* [Task description]: Include no pictures. Output exactly the lines from the one that contains "potted plant: present" through the final line of the entries.

───── Source material

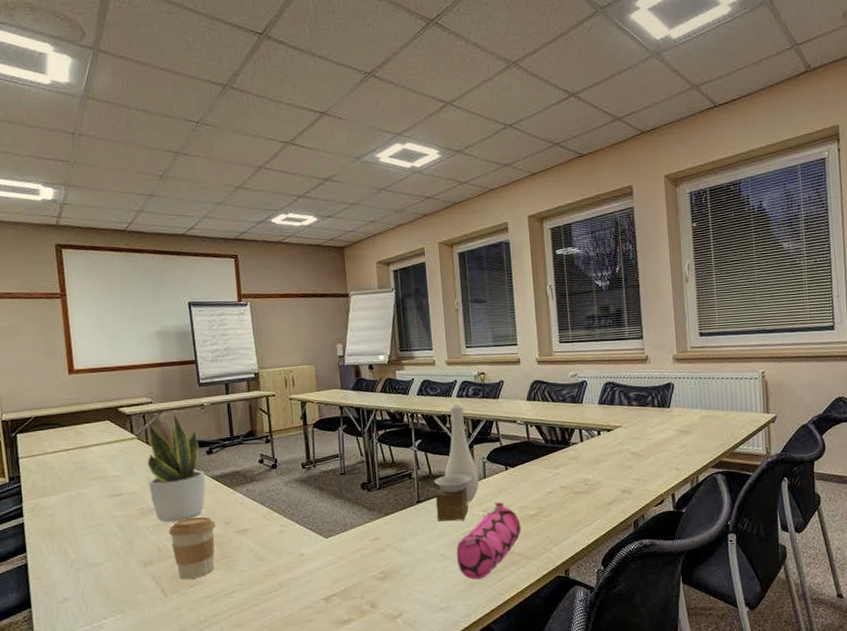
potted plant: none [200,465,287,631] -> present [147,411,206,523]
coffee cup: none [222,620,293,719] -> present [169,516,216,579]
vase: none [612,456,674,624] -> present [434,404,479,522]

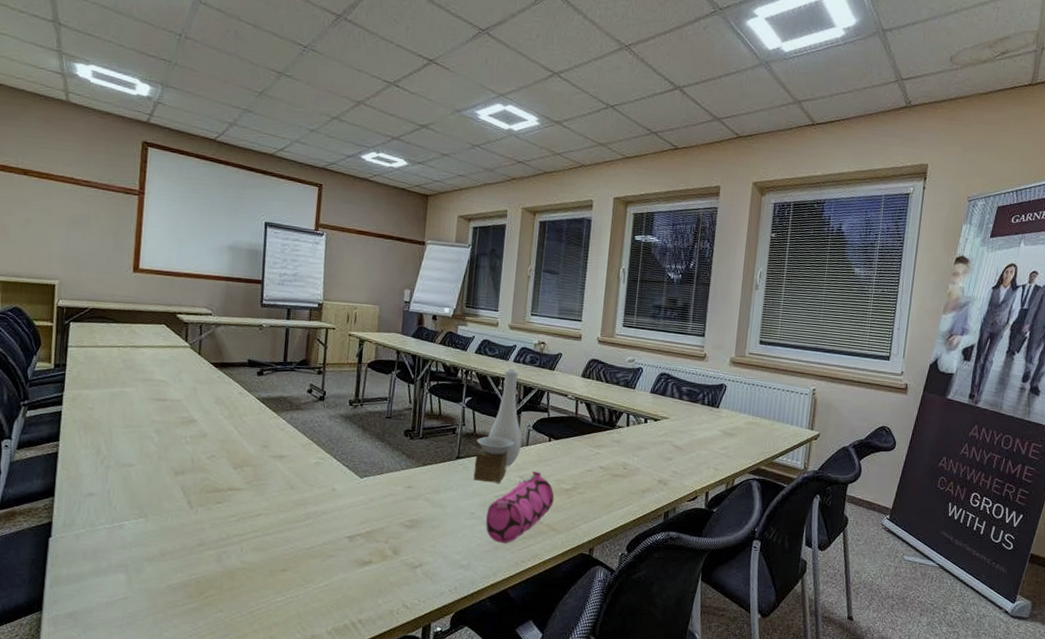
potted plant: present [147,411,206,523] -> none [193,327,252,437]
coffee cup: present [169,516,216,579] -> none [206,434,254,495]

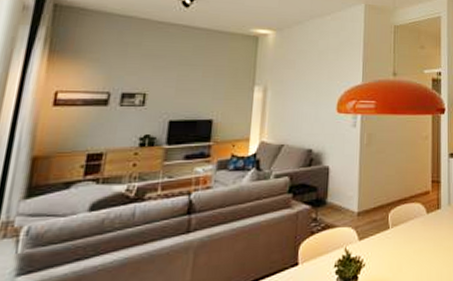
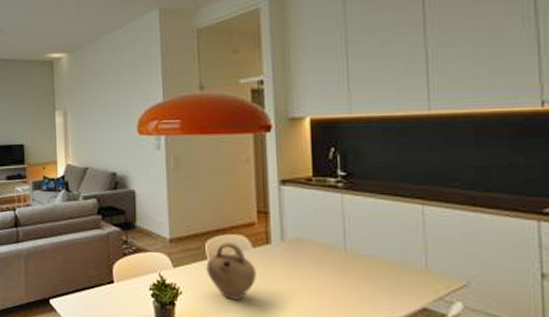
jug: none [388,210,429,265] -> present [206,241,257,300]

──────────

* [Solution to the problem]:
potted plant: present [147,411,206,523] -> none [193,327,252,437]
coffee cup: present [169,516,216,579] -> none [206,434,254,495]

jug: none [388,210,429,265] -> present [206,241,257,300]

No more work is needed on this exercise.